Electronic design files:

╔══

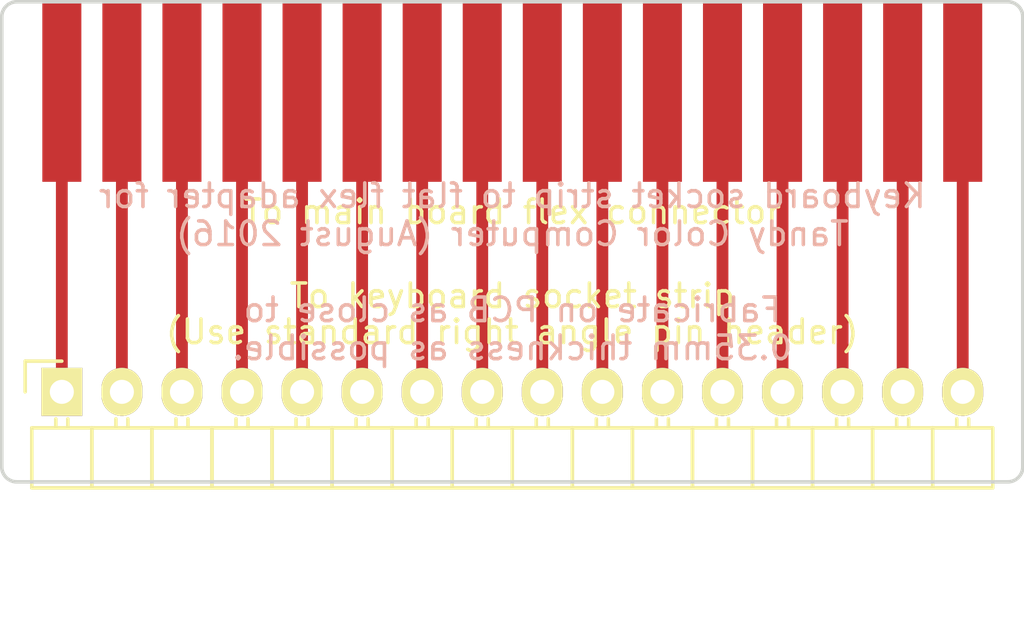
<source format=kicad_pcb>
(kicad_pcb (version 4) (host pcbnew 4.0.2-stable)

  (general
    (links 16)
    (no_connects 0)
    (area 124.384999 96.444999 167.715001 116.915001)
    (thickness 1.6)
    (drawings 10)
    (tracks 16)
    (zones 0)
    (modules 2)
    (nets 17)
  )

  (page A4)
  (layers
    (0 F.Cu signal)
    (31 B.Cu signal)
    (32 B.Adhes user)
    (33 F.Adhes user)
    (34 B.Paste user)
    (35 F.Paste user)
    (36 B.SilkS user)
    (37 F.SilkS user)
    (38 B.Mask user)
    (39 F.Mask user)
    (40 Dwgs.User user)
    (41 Cmts.User user)
    (42 Eco1.User user)
    (43 Eco2.User user)
    (44 Edge.Cuts user)
    (45 Margin user)
    (46 B.CrtYd user)
    (47 F.CrtYd user)
    (48 B.Fab user)
    (49 F.Fab user)
  )

  (setup
    (last_trace_width 0.5)
    (trace_clearance 0.5)
    (zone_clearance 0.508)
    (zone_45_only no)
    (trace_min 0.5)
    (segment_width 0.2)
    (edge_width 0.15)
    (via_size 0.6)
    (via_drill 0.4)
    (via_min_size 0.4)
    (via_min_drill 0.3)
    (uvia_size 0.3)
    (uvia_drill 0.1)
    (uvias_allowed no)
    (uvia_min_size 0.2)
    (uvia_min_drill 0.1)
    (pcb_text_width 0.3)
    (pcb_text_size 1.5 1.5)
    (mod_edge_width 0.15)
    (mod_text_size 1 1)
    (mod_text_width 0.15)
    (pad_size 1.524 1.524)
    (pad_drill 0.762)
    (pad_to_mask_clearance 0.2)
    (aux_axis_origin 0 0)
    (grid_origin 146.05 104.14)
    (visible_elements FFFFFF7F)
    (pcbplotparams
      (layerselection 0x00030_80000001)
      (usegerberextensions false)
      (excludeedgelayer true)
      (linewidth 0.100000)
      (plotframeref false)
      (viasonmask false)
      (mode 1)
      (useauxorigin false)
      (hpglpennumber 1)
      (hpglpenspeed 20)
      (hpglpendiameter 15)
      (hpglpenoverlay 2)
      (psnegative false)
      (psa4output false)
      (plotreference true)
      (plotvalue true)
      (plotinvisibletext false)
      (padsonsilk false)
      (subtractmaskfromsilk false)
      (outputformat 1)
      (mirror false)
      (drillshape 1)
      (scaleselection 1)
      (outputdirectory ""))
  )

  (net 0 "")
  (net 1 "Net-(CN1-Pad15)")
  (net 2 "Net-(CN1-Pad16)")
  (net 3 "Net-(CN1-Pad14)")
  (net 4 "Net-(CN1-Pad13)")
  (net 5 "Net-(CN1-Pad9)")
  (net 6 "Net-(CN1-Pad10)")
  (net 7 "Net-(CN1-Pad12)")
  (net 8 "Net-(CN1-Pad11)")
  (net 9 "Net-(CN1-Pad3)")
  (net 10 "Net-(CN1-Pad4)")
  (net 11 "Net-(CN1-Pad2)")
  (net 12 "Net-(CN1-Pad1)")
  (net 13 "Net-(CN1-Pad5)")
  (net 14 "Net-(CN1-Pad6)")
  (net 15 "Net-(CN1-Pad8)")
  (net 16 "Net-(CN1-Pad7)")

  (net_class Default "This is the default net class."
    (clearance 0.5)
    (trace_width 0.5)
    (via_dia 0.6)
    (via_drill 0.4)
    (uvia_dia 0.3)
    (uvia_drill 0.1)
    (add_net "Net-(CN1-Pad1)")
    (add_net "Net-(CN1-Pad10)")
    (add_net "Net-(CN1-Pad11)")
    (add_net "Net-(CN1-Pad12)")
    (add_net "Net-(CN1-Pad13)")
    (add_net "Net-(CN1-Pad14)")
    (add_net "Net-(CN1-Pad15)")
    (add_net "Net-(CN1-Pad16)")
    (add_net "Net-(CN1-Pad2)")
    (add_net "Net-(CN1-Pad3)")
    (add_net "Net-(CN1-Pad4)")
    (add_net "Net-(CN1-Pad5)")
    (add_net "Net-(CN1-Pad6)")
    (add_net "Net-(CN1-Pad7)")
    (add_net "Net-(CN1-Pad8)")
    (add_net "Net-(CN1-Pad9)")
  )

  (module Pin_Headers:Pin_Header_Angled_1x16 (layer F.Cu) (tedit 57A769BE) (tstamp 57A784D8)
    (at 127 113.03)
    (descr "Through hole pin header")
    (tags "pin header")
    (path /57A762B1)
    (fp_text reference CN2 (at -3.81 0) (layer F.SilkS) hide
      (effects (font (size 1 1) (thickness 0.15)))
    )
    (fp_text value "To keyboard socket strip" (at 19.05 -4.064) (layer F.SilkS)
      (effects (font (size 1 1) (thickness 0.15)))
    )
    (fp_line (start -1.75 -1.5) (end 39.85 -1.5) (layer F.CrtYd) (width 0.05))
    (fp_line (start -1.75 10.65) (end 39.85 10.65) (layer F.CrtYd) (width 0.05))
    (fp_line (start -1.75 -1.5) (end -1.75 10.65) (layer F.CrtYd) (width 0.05))
    (fp_line (start 39.85 -1.5) (end 39.85 10.65) (layer F.CrtYd) (width 0.05))
    (fp_line (start -1.55 -1.3) (end 0 -1.3) (layer F.SilkS) (width 0.15))
    (fp_line (start -1.55 0) (end -1.55 -1.3) (layer F.SilkS) (width 0.15))
    (fp_line (start 17.526 1.524) (end 17.526 1.143) (layer F.SilkS) (width 0.15))
    (fp_line (start 18.034 1.524) (end 18.034 1.143) (layer F.SilkS) (width 0.15))
    (fp_line (start 20.066 1.524) (end 20.066 1.143) (layer F.SilkS) (width 0.15))
    (fp_line (start 20.574 1.524) (end 20.574 1.143) (layer F.SilkS) (width 0.15))
    (fp_line (start 22.606 1.524) (end 22.606 1.143) (layer F.SilkS) (width 0.15))
    (fp_line (start 23.114 1.524) (end 23.114 1.143) (layer F.SilkS) (width 0.15))
    (fp_line (start 25.146 1.524) (end 25.146 1.143) (layer F.SilkS) (width 0.15))
    (fp_line (start 25.654 1.524) (end 25.654 1.143) (layer F.SilkS) (width 0.15))
    (fp_line (start 35.814 1.524) (end 35.814 1.143) (layer F.SilkS) (width 0.15))
    (fp_line (start 35.306 1.524) (end 35.306 1.143) (layer F.SilkS) (width 0.15))
    (fp_line (start 33.274 1.524) (end 33.274 1.143) (layer F.SilkS) (width 0.15))
    (fp_line (start 32.766 1.524) (end 32.766 1.143) (layer F.SilkS) (width 0.15))
    (fp_line (start 30.734 1.524) (end 30.734 1.143) (layer F.SilkS) (width 0.15))
    (fp_line (start 30.226 1.524) (end 30.226 1.143) (layer F.SilkS) (width 0.15))
    (fp_line (start 28.194 1.524) (end 28.194 1.143) (layer F.SilkS) (width 0.15))
    (fp_line (start 27.686 1.524) (end 27.686 1.143) (layer F.SilkS) (width 0.15))
    (fp_line (start 38.354 1.524) (end 38.354 1.143) (layer F.SilkS) (width 0.15))
    (fp_line (start 37.846 1.524) (end 37.846 1.143) (layer F.SilkS) (width 0.15))
    (fp_line (start -0.254 1.524) (end -0.254 1.143) (layer F.SilkS) (width 0.15))
    (fp_line (start 0.254 1.524) (end 0.254 1.143) (layer F.SilkS) (width 0.15))
    (fp_line (start 2.286 1.524) (end 2.286 1.143) (layer F.SilkS) (width 0.15))
    (fp_line (start 2.794 1.524) (end 2.794 1.143) (layer F.SilkS) (width 0.15))
    (fp_line (start 4.826 1.524) (end 4.826 1.143) (layer F.SilkS) (width 0.15))
    (fp_line (start 5.334 1.524) (end 5.334 1.143) (layer F.SilkS) (width 0.15))
    (fp_line (start 15.494 1.524) (end 15.494 1.143) (layer F.SilkS) (width 0.15))
    (fp_line (start 14.986 1.524) (end 14.986 1.143) (layer F.SilkS) (width 0.15))
    (fp_line (start 12.954 1.524) (end 12.954 1.143) (layer F.SilkS) (width 0.15))
    (fp_line (start 12.446 1.524) (end 12.446 1.143) (layer F.SilkS) (width 0.15))
    (fp_line (start 10.414 1.524) (end 10.414 1.143) (layer F.SilkS) (width 0.15))
    (fp_line (start 9.906 1.524) (end 9.906 1.143) (layer F.SilkS) (width 0.15))
    (fp_line (start 7.874 1.524) (end 7.874 1.143) (layer F.SilkS) (width 0.15))
    (fp_line (start 7.366 1.524) (end 7.366 1.143) (layer F.SilkS) (width 0.15))
    (fp_line (start 13.97 1.524) (end 13.97 4.064) (layer F.SilkS) (width 0.15))
    (fp_line (start 13.97 1.524) (end 16.51 1.524) (layer F.SilkS) (width 0.15))
    (fp_line (start 16.51 1.524) (end 16.51 4.064) (layer F.SilkS) (width 0.15))
    (fp_line (start 16.51 4.064) (end 13.97 4.064) (layer F.SilkS) (width 0.15))
    (fp_line (start 19.05 4.064) (end 16.51 4.064) (layer F.SilkS) (width 0.15))
    (fp_line (start 19.05 1.524) (end 19.05 4.064) (layer F.SilkS) (width 0.15))
    (fp_line (start 16.51 1.524) (end 19.05 1.524) (layer F.SilkS) (width 0.15))
    (fp_line (start 16.51 1.524) (end 16.51 4.064) (layer F.SilkS) (width 0.15))
    (fp_line (start 21.59 1.524) (end 21.59 4.064) (layer F.SilkS) (width 0.15))
    (fp_line (start 21.59 1.524) (end 24.13 1.524) (layer F.SilkS) (width 0.15))
    (fp_line (start 24.13 1.524) (end 24.13 4.064) (layer F.SilkS) (width 0.15))
    (fp_line (start 24.13 4.064) (end 21.59 4.064) (layer F.SilkS) (width 0.15))
    (fp_line (start 21.59 4.064) (end 19.05 4.064) (layer F.SilkS) (width 0.15))
    (fp_line (start 21.59 1.524) (end 21.59 4.064) (layer F.SilkS) (width 0.15))
    (fp_line (start 19.05 1.524) (end 21.59 1.524) (layer F.SilkS) (width 0.15))
    (fp_line (start 19.05 1.524) (end 19.05 4.064) (layer F.SilkS) (width 0.15))
    (fp_line (start 29.21 1.524) (end 29.21 4.064) (layer F.SilkS) (width 0.15))
    (fp_line (start 29.21 1.524) (end 31.75 1.524) (layer F.SilkS) (width 0.15))
    (fp_line (start 31.75 1.524) (end 31.75 4.064) (layer F.SilkS) (width 0.15))
    (fp_line (start 31.75 4.064) (end 29.21 4.064) (layer F.SilkS) (width 0.15))
    (fp_line (start 34.29 4.064) (end 31.75 4.064) (layer F.SilkS) (width 0.15))
    (fp_line (start 34.29 1.524) (end 34.29 4.064) (layer F.SilkS) (width 0.15))
    (fp_line (start 31.75 1.524) (end 34.29 1.524) (layer F.SilkS) (width 0.15))
    (fp_line (start 31.75 1.524) (end 31.75 4.064) (layer F.SilkS) (width 0.15))
    (fp_line (start 26.67 1.524) (end 26.67 4.064) (layer F.SilkS) (width 0.15))
    (fp_line (start 26.67 1.524) (end 29.21 1.524) (layer F.SilkS) (width 0.15))
    (fp_line (start 29.21 1.524) (end 29.21 4.064) (layer F.SilkS) (width 0.15))
    (fp_line (start 29.21 4.064) (end 26.67 4.064) (layer F.SilkS) (width 0.15))
    (fp_line (start 26.67 4.064) (end 24.13 4.064) (layer F.SilkS) (width 0.15))
    (fp_line (start 26.67 1.524) (end 26.67 4.064) (layer F.SilkS) (width 0.15))
    (fp_line (start 24.13 1.524) (end 26.67 1.524) (layer F.SilkS) (width 0.15))
    (fp_line (start 24.13 1.524) (end 24.13 4.064) (layer F.SilkS) (width 0.15))
    (fp_line (start 36.83 1.524) (end 36.83 4.064) (layer F.SilkS) (width 0.15))
    (fp_line (start 36.83 1.524) (end 39.37 1.524) (layer F.SilkS) (width 0.15))
    (fp_line (start 39.37 1.524) (end 39.37 4.064) (layer F.SilkS) (width 0.15))
    (fp_line (start 39.37 4.064) (end 36.83 4.064) (layer F.SilkS) (width 0.15))
    (fp_line (start 36.83 4.064) (end 34.29 4.064) (layer F.SilkS) (width 0.15))
    (fp_line (start 36.83 1.524) (end 36.83 4.064) (layer F.SilkS) (width 0.15))
    (fp_line (start 34.29 1.524) (end 36.83 1.524) (layer F.SilkS) (width 0.15))
    (fp_line (start 34.29 1.524) (end 34.29 4.064) (layer F.SilkS) (width 0.15))
    (fp_line (start -1.27 1.524) (end -1.27 4.064) (layer F.SilkS) (width 0.15))
    (fp_line (start 1.27 1.524) (end 1.27 4.064) (layer F.SilkS) (width 0.15))
    (fp_line (start 1.27 1.524) (end 3.81 1.524) (layer F.SilkS) (width 0.15))
    (fp_line (start 3.81 1.524) (end 3.81 4.064) (layer F.SilkS) (width 0.15))
    (fp_line (start 3.81 4.064) (end 1.27 4.064) (layer F.SilkS) (width 0.15))
    (fp_line (start 1.27 4.064) (end -1.27 4.064) (layer F.SilkS) (width 0.15))
    (fp_line (start 1.27 1.524) (end 1.27 4.064) (layer F.SilkS) (width 0.15))
    (fp_line (start -1.27 1.524) (end 1.27 1.524) (layer F.SilkS) (width 0.15))
    (fp_line (start 8.89 1.524) (end 8.89 4.064) (layer F.SilkS) (width 0.15))
    (fp_line (start 8.89 1.524) (end 11.43 1.524) (layer F.SilkS) (width 0.15))
    (fp_line (start 11.43 1.524) (end 11.43 4.064) (layer F.SilkS) (width 0.15))
    (fp_line (start 11.43 4.064) (end 8.89 4.064) (layer F.SilkS) (width 0.15))
    (fp_line (start 13.97 4.064) (end 11.43 4.064) (layer F.SilkS) (width 0.15))
    (fp_line (start 13.97 1.524) (end 13.97 4.064) (layer F.SilkS) (width 0.15))
    (fp_line (start 11.43 1.524) (end 13.97 1.524) (layer F.SilkS) (width 0.15))
    (fp_line (start 11.43 1.524) (end 11.43 4.064) (layer F.SilkS) (width 0.15))
    (fp_line (start 6.35 1.524) (end 6.35 4.064) (layer F.SilkS) (width 0.15))
    (fp_line (start 6.35 1.524) (end 8.89 1.524) (layer F.SilkS) (width 0.15))
    (fp_line (start 8.89 1.524) (end 8.89 4.064) (layer F.SilkS) (width 0.15))
    (fp_line (start 8.89 4.064) (end 6.35 4.064) (layer F.SilkS) (width 0.15))
    (fp_line (start 6.35 4.064) (end 3.81 4.064) (layer F.SilkS) (width 0.15))
    (fp_line (start 6.35 1.524) (end 6.35 4.064) (layer F.SilkS) (width 0.15))
    (fp_line (start 3.81 1.524) (end 6.35 1.524) (layer F.SilkS) (width 0.15))
    (fp_line (start 3.81 1.524) (end 3.81 4.064) (layer F.SilkS) (width 0.15))
    (pad 1 thru_hole rect (at 0 0 270) (size 2.032 1.7272) (drill 1.016) (layers *.Cu *.Mask F.SilkS)
      (net 12 "Net-(CN1-Pad1)"))
    (pad 2 thru_hole oval (at 2.54 0 270) (size 2.032 1.7272) (drill 1.016) (layers *.Cu *.Mask F.SilkS)
      (net 11 "Net-(CN1-Pad2)"))
    (pad 3 thru_hole oval (at 5.08 0 270) (size 2.032 1.7272) (drill 1.016) (layers *.Cu *.Mask F.SilkS)
      (net 9 "Net-(CN1-Pad3)"))
    (pad 4 thru_hole oval (at 7.62 0 270) (size 2.032 1.7272) (drill 1.016) (layers *.Cu *.Mask F.SilkS)
      (net 10 "Net-(CN1-Pad4)"))
    (pad 5 thru_hole oval (at 10.16 0 270) (size 2.032 1.7272) (drill 1.016) (layers *.Cu *.Mask F.SilkS)
      (net 13 "Net-(CN1-Pad5)"))
    (pad 6 thru_hole oval (at 12.7 0 270) (size 2.032 1.7272) (drill 1.016) (layers *.Cu *.Mask F.SilkS)
      (net 14 "Net-(CN1-Pad6)"))
    (pad 7 thru_hole oval (at 15.24 0 270) (size 2.032 1.7272) (drill 1.016) (layers *.Cu *.Mask F.SilkS)
      (net 16 "Net-(CN1-Pad7)"))
    (pad 8 thru_hole oval (at 17.78 0 270) (size 2.032 1.7272) (drill 1.016) (layers *.Cu *.Mask F.SilkS)
      (net 15 "Net-(CN1-Pad8)"))
    (pad 9 thru_hole oval (at 20.32 0 270) (size 2.032 1.7272) (drill 1.016) (layers *.Cu *.Mask F.SilkS)
      (net 5 "Net-(CN1-Pad9)"))
    (pad 10 thru_hole oval (at 22.86 0 270) (size 2.032 1.7272) (drill 1.016) (layers *.Cu *.Mask F.SilkS)
      (net 6 "Net-(CN1-Pad10)"))
    (pad 11 thru_hole oval (at 25.4 0 270) (size 2.032 1.7272) (drill 1.016) (layers *.Cu *.Mask F.SilkS)
      (net 8 "Net-(CN1-Pad11)"))
    (pad 12 thru_hole oval (at 27.94 0 270) (size 2.032 1.7272) (drill 1.016) (layers *.Cu *.Mask F.SilkS)
      (net 7 "Net-(CN1-Pad12)"))
    (pad 13 thru_hole oval (at 30.48 0 270) (size 2.032 1.7272) (drill 1.016) (layers *.Cu *.Mask F.SilkS)
      (net 4 "Net-(CN1-Pad13)"))
    (pad 14 thru_hole oval (at 33.02 0 270) (size 2.032 1.7272) (drill 1.016) (layers *.Cu *.Mask F.SilkS)
      (net 3 "Net-(CN1-Pad14)"))
    (pad 15 thru_hole oval (at 35.56 0 270) (size 2.032 1.7272) (drill 1.016) (layers *.Cu *.Mask F.SilkS)
      (net 1 "Net-(CN1-Pad15)"))
    (pad 16 thru_hole oval (at 38.1 0 270) (size 2.032 1.7272) (drill 1.016) (layers *.Cu *.Mask F.SilkS)
      (net 2 "Net-(CN1-Pad16)"))
    (model Pin_Headers.3dshapes/Pin_Header_Angled_1x16.wrl
      (at (xyz 0.75 0 0))
      (scale (xyz 1 1 1))
      (rotate (xyz 0 0 180))
    )
  )

  (module 0Titanium:CocoKeyboardFlatFlexEdge (layer F.Cu) (tedit 57A76759) (tstamp 57A784C4)
    (at 146.05 104.14)
    (path /57A76257)
    (fp_text reference CN1 (at 0 -10.16) (layer F.SilkS) hide
      (effects (font (size 1 1) (thickness 0.15)))
    )
    (fp_text value "To main board flex connector" (at 0 1.27) (layer F.SilkS)
      (effects (font (size 1 1) (thickness 0.15)))
    )
    (fp_line (start 21.59 -6.985) (end 21.59 0) (layer F.CrtYd) (width 0.15))
    (fp_line (start -20.955 -7.62) (end 20.955 -7.62) (layer F.CrtYd) (width 0.15))
    (fp_line (start -21.59 -6.985) (end -21.59 0) (layer F.CrtYd) (width 0.15))
    (fp_arc (start 20.955 -6.985) (end 20.955 -7.62) (angle 90) (layer F.CrtYd) (width 0.15))
    (fp_arc (start -20.955 -6.985) (end -21.59 -6.985) (angle 90) (layer F.CrtYd) (width 0.15))
    (pad 15 connect rect (at 16.51 -3.81) (size 1.651 7.62) (layers F.Cu F.Mask)
      (net 1 "Net-(CN1-Pad15)"))
    (pad 16 connect rect (at 19.05 -3.81) (size 1.651 7.62) (layers F.Cu F.Mask)
      (net 2 "Net-(CN1-Pad16)"))
    (pad 14 connect rect (at 13.97 -3.81) (size 1.651 7.62) (layers F.Cu F.Mask)
      (net 3 "Net-(CN1-Pad14)"))
    (pad 13 connect rect (at 11.43 -3.81) (size 1.651 7.62) (layers F.Cu F.Mask)
      (net 4 "Net-(CN1-Pad13)"))
    (pad 9 connect rect (at 1.27 -3.81) (size 1.651 7.62) (layers F.Cu F.Mask)
      (net 5 "Net-(CN1-Pad9)"))
    (pad 10 connect rect (at 3.81 -3.81) (size 1.651 7.62) (layers F.Cu F.Mask)
      (net 6 "Net-(CN1-Pad10)"))
    (pad 12 connect rect (at 8.89 -3.81) (size 1.651 7.62) (layers F.Cu F.Mask)
      (net 7 "Net-(CN1-Pad12)"))
    (pad 11 connect rect (at 6.35 -3.81) (size 1.651 7.62) (layers F.Cu F.Mask)
      (net 8 "Net-(CN1-Pad11)"))
    (pad 3 connect rect (at -13.97 -3.81) (size 1.651 7.62) (layers F.Cu F.Mask)
      (net 9 "Net-(CN1-Pad3)"))
    (pad 4 connect rect (at -11.43 -3.81) (size 1.651 7.62) (layers F.Cu F.Mask)
      (net 10 "Net-(CN1-Pad4)"))
    (pad 2 connect rect (at -16.51 -3.81) (size 1.651 7.62) (layers F.Cu F.Mask)
      (net 11 "Net-(CN1-Pad2)"))
    (pad 1 connect rect (at -19.05 -3.81) (size 1.651 7.62) (layers F.Cu F.Mask)
      (net 12 "Net-(CN1-Pad1)"))
    (pad 5 connect rect (at -8.89 -3.81) (size 1.651 7.62) (layers F.Cu F.Mask)
      (net 13 "Net-(CN1-Pad5)"))
    (pad 6 connect rect (at -6.35 -3.81) (size 1.651 7.62) (layers F.Cu F.Mask)
      (net 14 "Net-(CN1-Pad6)"))
    (pad 8 connect rect (at -1.27 -3.81) (size 1.651 7.62) (layers F.Cu F.Mask)
      (net 15 "Net-(CN1-Pad8)"))
    (pad 7 connect rect (at -3.81 -3.81) (size 1.651 7.62) (layers F.Cu F.Mask)
      (net 16 "Net-(CN1-Pad7)"))
  )

  (gr_text "(Use standard right angle pin header)" (at 146.05 110.49) (layer F.SilkS)
    (effects (font (size 1 1) (thickness 0.15)))
  )
  (gr_line (start 167.64 116.205) (end 167.64 97.155) (angle 90) (layer Edge.Cuts) (width 0.15))
  (gr_line (start 125.095 116.84) (end 167.005 116.84) (angle 90) (layer Edge.Cuts) (width 0.15))
  (gr_line (start 124.46 97.155) (end 124.46 116.205) (angle 90) (layer Edge.Cuts) (width 0.15))
  (gr_line (start 167.005 96.52) (end 125.095 96.52) (angle 90) (layer Edge.Cuts) (width 0.15))
  (gr_arc (start 167.005 97.155) (end 167.005 96.52) (angle 90) (layer Edge.Cuts) (width 0.15))
  (gr_arc (start 167.005 116.205) (end 167.64 116.205) (angle 90) (layer Edge.Cuts) (width 0.15))
  (gr_arc (start 125.095 116.205) (end 125.095 116.84) (angle 90) (layer Edge.Cuts) (width 0.15))
  (gr_arc (start 125.095 97.155) (end 124.46 97.155) (angle 90) (layer Edge.Cuts) (width 0.15))
  (gr_text "Keyboard socket strip to flat flex adapter for\nTandy Color Computer (August 2016)\n\nFabricate on PCB as close to\n0.35mm thickness as possible." (at 146.05 107.95) (layer B.SilkS)
    (effects (font (size 1 1) (thickness 0.15)) (justify mirror))
  )

  (segment (start 162.56 100.33) (end 162.56 113.03) (width 0.5) (layer F.Cu) (net 1))
  (segment (start 165.1 100.33) (end 165.1 113.03) (width 0.5) (layer F.Cu) (net 2))
  (segment (start 160.02 100.33) (end 160.02 113.03) (width 0.5) (layer F.Cu) (net 3))
  (segment (start 157.48 100.33) (end 157.48 113.03) (width 0.5) (layer F.Cu) (net 4))
  (segment (start 147.32 100.33) (end 147.32 113.03) (width 0.5) (layer F.Cu) (net 5))
  (segment (start 149.86 100.33) (end 149.86 113.03) (width 0.5) (layer F.Cu) (net 6))
  (segment (start 154.94 100.33) (end 154.94 113.03) (width 0.5) (layer F.Cu) (net 7))
  (segment (start 152.4 100.33) (end 152.4 113.03) (width 0.5) (layer F.Cu) (net 8))
  (segment (start 132.08 100.33) (end 132.08 113.03) (width 0.5) (layer F.Cu) (net 9))
  (segment (start 134.62 100.33) (end 134.62 113.03) (width 0.5) (layer F.Cu) (net 10))
  (segment (start 129.54 113.03) (end 129.54 100.33) (width 0.5) (layer F.Cu) (net 11))
  (segment (start 127 100.33) (end 127 113.03) (width 0.5) (layer F.Cu) (net 12))
  (segment (start 137.16 100.33) (end 137.16 113.03) (width 0.5) (layer F.Cu) (net 13))
  (segment (start 139.7 100.33) (end 139.7 113.03) (width 0.5) (layer F.Cu) (net 14))
  (segment (start 144.78 100.33) (end 144.78 113.03) (width 0.5) (layer F.Cu) (net 15))
  (segment (start 142.24 100.33) (end 142.24 113.03) (width 0.5) (layer F.Cu) (net 16))

  (zone (net 0) (net_name "") (layer B.Mask) (tstamp 57A78E0B) (hatch edge 0.508)
    (connect_pads (clearance 0.508))
    (min_thickness 0.254)
    (fill yes (arc_segments 16) (thermal_gap 0.508) (thermal_bridge_width 0.508))
    (polygon
      (pts
        (xy 167.64 104.14) (xy 124.46 104.14) (xy 124.46 96.52) (xy 167.64 96.52) (xy 167.64 104.14)
      )
    )
    (filled_polygon
      (pts
        (xy 167.513 104.013) (xy 124.587 104.013) (xy 124.587 96.647) (xy 167.513 96.647)
      )
    )
  )
  (zone (net 0) (net_name "") (layer F.Mask) (tstamp 57A78E0D) (hatch edge 0.508)
    (connect_pads (clearance 0.508))
    (min_thickness 0.254)
    (fill yes (arc_segments 16) (thermal_gap 0.508) (thermal_bridge_width 0.508))
    (polygon
      (pts
        (xy 167.64 104.14) (xy 124.46 104.14) (xy 124.46 96.52) (xy 167.64 96.52) (xy 167.64 104.14)
      )
    )
    (filled_polygon
      (pts
        (xy 167.513 104.013) (xy 124.587 104.013) (xy 124.587 96.647) (xy 167.513 96.647)
      )
    )
  )
)

</source>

╚══

# [Assignment]
Give back, exactly as written, the stretch from the line with "(pad 2 connect" through the line with "(gr_arc (start 167.005 116.205)", and no other lines from the records above.

# [Task solution]
    (pad 2 connect rect (at -16.51 -3.81) (size 1.651 7.62) (layers F.Cu F.Mask)
      (net 11 "Net-(CN1-Pad2)"))
    (pad 1 connect rect (at -19.05 -3.81) (size 1.651 7.62) (layers F.Cu F.Mask)
      (net 12 "Net-(CN1-Pad1)"))
    (pad 5 connect rect (at -8.89 -3.81) (size 1.651 7.62) (layers F.Cu F.Mask)
      (net 13 "Net-(CN1-Pad5)"))
    (pad 6 connect rect (at -6.35 -3.81) (size 1.651 7.62) (layers F.Cu F.Mask)
      (net 14 "Net-(CN1-Pad6)"))
    (pad 8 connect rect (at -1.27 -3.81) (size 1.651 7.62) (layers F.Cu F.Mask)
      (net 15 "Net-(CN1-Pad8)"))
    (pad 7 connect rect (at -3.81 -3.81) (size 1.651 7.62) (layers F.Cu F.Mask)
      (net 16 "Net-(CN1-Pad7)"))
  )

  (gr_text "(Use standard right angle pin header)" (at 146.05 110.49) (layer F.SilkS)
    (effects (font (size 1 1) (thickness 0.15)))
  )
  (gr_line (start 167.64 116.205) (end 167.64 97.155) (angle 90) (layer Edge.Cuts) (width 0.15))
  (gr_line (start 125.095 116.84) (end 167.005 116.84) (angle 90) (layer Edge.Cuts) (width 0.15))
  (gr_line (start 124.46 97.155) (end 124.46 116.205) (angle 90) (layer Edge.Cuts) (width 0.15))
  (gr_line (start 167.005 96.52) (end 125.095 96.52) (angle 90) (layer Edge.Cuts) (width 0.15))
  (gr_arc (start 167.005 97.155) (end 167.005 96.52) (angle 90) (layer Edge.Cuts) (width 0.15))
  (gr_arc (start 167.005 116.205) (end 167.64 116.205) (angle 90) (layer Edge.Cuts) (width 0.15))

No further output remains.